[Consigne]
Relevez toutes les personnes et tous les organismes désignés par leur nom dans le texte sur le Crac et les budgets communaux.

[Texte présenté]
►
En effet : après avoir examiné les plans de gestion d’une commune et de ses entités consolidées (en gros, tout organisme paracommunal qui touche plus de 25 000 euros de subsides de la ville, ce qui comprend notamment, à Verviers, la télévision locale Télévesdre et l’asbl qui organise le festival Fiesta City), le Crac émet un avis qui sera envoyé à Paul Furlan, ministre des Pouvoirs locaux. C’est lui qui validera, au final, les budgets communaux.
Est-ce que, comme le dit ACiDe, les communes deviennent ainsi assujetties à l’avis du Crac, le politique étant balayé par une approche technocratique des budgets, une mise sous tutelle plutôt que » l’accompagnement » affiché publiquement ? Isabelle Nemery signale que le Crac » n’a pas le choix » : il doit respecter le principe d’autonomie communale. » Une commune peut faire tout ce qu’elle veut pour autant qu’elle respecte ses engagements de plan de gestion. » Et si la commune ne respecte pas cette fameuse trajectoire, la sanction peut être brandie. » La plus forte, c’est le remboursement de l’aide régionale. D’un coup. On l’a déjà actionné pour deux communes : elles ont été motivées à refaire un effort. »
◄
[Données]
►
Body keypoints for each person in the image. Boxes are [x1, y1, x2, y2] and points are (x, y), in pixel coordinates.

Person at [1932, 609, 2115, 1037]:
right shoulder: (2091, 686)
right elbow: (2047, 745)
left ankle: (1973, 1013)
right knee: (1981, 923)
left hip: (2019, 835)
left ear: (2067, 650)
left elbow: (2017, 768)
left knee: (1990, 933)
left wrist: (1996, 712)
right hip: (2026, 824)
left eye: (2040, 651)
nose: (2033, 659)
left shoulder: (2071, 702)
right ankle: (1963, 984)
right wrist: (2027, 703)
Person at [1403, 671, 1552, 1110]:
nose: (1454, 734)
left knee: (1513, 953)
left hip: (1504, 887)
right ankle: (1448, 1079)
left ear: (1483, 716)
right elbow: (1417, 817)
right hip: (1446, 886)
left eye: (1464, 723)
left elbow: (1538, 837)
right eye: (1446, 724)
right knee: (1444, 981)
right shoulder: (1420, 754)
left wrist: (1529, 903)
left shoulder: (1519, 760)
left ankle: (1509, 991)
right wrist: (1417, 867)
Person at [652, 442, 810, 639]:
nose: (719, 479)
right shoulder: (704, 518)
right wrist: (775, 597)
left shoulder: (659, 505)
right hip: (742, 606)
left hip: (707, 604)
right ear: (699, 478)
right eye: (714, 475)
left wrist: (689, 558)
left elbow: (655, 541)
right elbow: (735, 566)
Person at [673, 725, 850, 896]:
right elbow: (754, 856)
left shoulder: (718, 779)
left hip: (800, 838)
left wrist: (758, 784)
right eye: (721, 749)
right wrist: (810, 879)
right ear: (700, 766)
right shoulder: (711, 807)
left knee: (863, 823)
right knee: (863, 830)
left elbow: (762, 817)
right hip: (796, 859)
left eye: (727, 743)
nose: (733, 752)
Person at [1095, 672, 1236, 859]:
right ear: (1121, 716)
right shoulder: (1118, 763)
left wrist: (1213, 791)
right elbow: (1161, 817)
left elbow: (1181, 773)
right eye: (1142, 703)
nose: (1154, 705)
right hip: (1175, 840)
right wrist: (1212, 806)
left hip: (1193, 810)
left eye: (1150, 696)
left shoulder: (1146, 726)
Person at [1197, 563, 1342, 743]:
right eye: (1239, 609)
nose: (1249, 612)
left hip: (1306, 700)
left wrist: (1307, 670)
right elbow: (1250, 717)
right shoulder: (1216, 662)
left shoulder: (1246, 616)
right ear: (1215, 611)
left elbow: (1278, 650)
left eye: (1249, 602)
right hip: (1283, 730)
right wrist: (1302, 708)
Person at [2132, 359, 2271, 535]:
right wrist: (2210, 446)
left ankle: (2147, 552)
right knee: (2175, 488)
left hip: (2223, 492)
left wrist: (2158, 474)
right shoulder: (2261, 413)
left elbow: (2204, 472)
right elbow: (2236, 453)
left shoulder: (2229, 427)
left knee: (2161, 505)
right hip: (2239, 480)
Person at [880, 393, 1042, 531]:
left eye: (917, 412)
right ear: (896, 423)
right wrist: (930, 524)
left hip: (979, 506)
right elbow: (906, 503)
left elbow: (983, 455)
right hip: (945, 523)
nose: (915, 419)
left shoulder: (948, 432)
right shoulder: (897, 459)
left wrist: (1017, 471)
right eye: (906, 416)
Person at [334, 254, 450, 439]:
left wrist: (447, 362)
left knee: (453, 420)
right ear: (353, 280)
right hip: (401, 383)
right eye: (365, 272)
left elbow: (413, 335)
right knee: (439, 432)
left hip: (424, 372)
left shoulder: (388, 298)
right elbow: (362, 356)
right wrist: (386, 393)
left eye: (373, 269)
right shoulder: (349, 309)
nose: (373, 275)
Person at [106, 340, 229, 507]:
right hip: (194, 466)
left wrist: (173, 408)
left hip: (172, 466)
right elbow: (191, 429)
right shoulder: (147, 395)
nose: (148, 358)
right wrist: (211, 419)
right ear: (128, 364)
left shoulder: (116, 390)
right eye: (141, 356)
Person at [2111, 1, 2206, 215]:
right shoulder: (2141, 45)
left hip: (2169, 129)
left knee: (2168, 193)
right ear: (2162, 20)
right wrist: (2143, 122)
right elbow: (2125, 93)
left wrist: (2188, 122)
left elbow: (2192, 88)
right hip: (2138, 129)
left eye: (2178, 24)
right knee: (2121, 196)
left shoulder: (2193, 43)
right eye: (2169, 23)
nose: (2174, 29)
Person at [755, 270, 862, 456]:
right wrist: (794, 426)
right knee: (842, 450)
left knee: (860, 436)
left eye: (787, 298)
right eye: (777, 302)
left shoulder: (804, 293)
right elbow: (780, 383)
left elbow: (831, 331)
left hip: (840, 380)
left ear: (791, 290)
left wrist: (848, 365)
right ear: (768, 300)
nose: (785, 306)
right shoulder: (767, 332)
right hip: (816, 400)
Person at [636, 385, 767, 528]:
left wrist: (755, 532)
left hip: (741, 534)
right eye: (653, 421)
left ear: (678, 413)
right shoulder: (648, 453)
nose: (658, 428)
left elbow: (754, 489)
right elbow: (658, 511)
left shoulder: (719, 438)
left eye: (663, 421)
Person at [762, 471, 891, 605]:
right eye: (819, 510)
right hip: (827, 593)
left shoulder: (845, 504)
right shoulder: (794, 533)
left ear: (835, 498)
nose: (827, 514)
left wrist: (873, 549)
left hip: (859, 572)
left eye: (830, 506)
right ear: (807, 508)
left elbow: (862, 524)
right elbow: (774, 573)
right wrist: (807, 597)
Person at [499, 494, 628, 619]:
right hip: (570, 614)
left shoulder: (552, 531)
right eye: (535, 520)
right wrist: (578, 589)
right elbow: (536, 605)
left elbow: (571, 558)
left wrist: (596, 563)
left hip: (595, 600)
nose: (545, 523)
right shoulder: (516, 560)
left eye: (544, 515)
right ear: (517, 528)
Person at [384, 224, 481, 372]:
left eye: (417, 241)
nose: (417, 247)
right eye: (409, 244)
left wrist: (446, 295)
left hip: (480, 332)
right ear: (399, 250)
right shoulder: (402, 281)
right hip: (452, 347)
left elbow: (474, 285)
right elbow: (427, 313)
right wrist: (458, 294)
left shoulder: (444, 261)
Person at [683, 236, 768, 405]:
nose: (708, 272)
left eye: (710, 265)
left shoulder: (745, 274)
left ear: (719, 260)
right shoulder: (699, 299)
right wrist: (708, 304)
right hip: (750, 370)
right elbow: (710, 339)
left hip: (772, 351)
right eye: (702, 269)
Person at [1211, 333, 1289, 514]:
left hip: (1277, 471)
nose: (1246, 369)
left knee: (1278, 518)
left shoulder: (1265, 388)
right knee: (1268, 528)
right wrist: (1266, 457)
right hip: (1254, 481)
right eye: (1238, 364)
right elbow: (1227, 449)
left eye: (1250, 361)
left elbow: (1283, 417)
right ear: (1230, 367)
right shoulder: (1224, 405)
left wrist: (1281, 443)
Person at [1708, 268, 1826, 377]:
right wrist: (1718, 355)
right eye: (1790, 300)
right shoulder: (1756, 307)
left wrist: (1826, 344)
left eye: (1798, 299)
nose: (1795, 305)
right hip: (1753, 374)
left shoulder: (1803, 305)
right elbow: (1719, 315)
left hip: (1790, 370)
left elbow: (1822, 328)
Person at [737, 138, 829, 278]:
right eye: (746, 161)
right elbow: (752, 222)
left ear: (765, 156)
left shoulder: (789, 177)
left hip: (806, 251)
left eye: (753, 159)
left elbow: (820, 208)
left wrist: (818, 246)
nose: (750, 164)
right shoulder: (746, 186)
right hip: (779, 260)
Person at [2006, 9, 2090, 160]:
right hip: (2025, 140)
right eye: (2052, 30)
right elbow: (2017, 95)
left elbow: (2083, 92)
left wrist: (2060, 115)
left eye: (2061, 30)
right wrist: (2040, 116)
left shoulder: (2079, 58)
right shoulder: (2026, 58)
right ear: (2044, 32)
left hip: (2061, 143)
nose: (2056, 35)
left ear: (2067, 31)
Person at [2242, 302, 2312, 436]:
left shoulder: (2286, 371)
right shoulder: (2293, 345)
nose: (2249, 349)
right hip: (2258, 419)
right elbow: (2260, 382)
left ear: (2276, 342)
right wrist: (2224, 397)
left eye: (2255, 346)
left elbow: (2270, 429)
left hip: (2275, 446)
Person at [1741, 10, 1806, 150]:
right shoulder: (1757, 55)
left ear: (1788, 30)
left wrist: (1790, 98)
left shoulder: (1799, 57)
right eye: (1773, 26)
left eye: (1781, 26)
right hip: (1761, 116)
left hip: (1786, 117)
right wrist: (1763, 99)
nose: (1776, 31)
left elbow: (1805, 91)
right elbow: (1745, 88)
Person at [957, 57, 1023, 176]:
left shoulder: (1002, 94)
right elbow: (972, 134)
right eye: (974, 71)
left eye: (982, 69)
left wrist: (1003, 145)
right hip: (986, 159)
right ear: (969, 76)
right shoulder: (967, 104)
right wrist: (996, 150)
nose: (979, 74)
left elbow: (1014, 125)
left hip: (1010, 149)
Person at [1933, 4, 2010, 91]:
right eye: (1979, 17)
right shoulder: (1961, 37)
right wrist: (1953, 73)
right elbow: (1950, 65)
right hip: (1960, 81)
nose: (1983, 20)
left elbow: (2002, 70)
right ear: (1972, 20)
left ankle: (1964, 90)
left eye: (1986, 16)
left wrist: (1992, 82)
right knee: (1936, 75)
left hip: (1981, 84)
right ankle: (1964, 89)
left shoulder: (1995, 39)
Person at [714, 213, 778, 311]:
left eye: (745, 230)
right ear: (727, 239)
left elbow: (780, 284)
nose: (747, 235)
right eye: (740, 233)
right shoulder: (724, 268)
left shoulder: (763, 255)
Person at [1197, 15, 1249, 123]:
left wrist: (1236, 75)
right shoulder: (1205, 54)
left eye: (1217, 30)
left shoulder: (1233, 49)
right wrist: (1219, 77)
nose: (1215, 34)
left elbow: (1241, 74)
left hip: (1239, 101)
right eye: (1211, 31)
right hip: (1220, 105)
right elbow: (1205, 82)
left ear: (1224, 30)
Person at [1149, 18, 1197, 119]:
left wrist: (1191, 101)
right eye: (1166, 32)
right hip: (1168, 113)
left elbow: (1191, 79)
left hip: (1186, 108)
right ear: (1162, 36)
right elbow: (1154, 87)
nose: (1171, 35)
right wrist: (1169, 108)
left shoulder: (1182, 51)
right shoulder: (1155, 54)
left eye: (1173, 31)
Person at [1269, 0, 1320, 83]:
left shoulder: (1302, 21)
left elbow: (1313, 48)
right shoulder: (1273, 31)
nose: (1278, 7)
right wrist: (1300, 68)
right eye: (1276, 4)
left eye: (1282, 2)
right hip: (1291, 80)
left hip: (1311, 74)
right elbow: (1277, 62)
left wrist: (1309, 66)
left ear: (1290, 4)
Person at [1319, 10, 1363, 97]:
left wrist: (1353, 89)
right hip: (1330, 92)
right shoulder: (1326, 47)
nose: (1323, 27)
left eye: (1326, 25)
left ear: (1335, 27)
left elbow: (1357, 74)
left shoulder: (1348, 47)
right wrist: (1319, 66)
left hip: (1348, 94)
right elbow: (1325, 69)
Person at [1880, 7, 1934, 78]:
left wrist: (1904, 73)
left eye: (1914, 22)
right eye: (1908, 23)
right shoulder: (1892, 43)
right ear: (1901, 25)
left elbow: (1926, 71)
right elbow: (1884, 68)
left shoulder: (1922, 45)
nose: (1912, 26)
◄
[Réponse écrite]
- Paul Furlan
- Isabelle Nemery
- le Crac
- ACiDe
- Télévesdre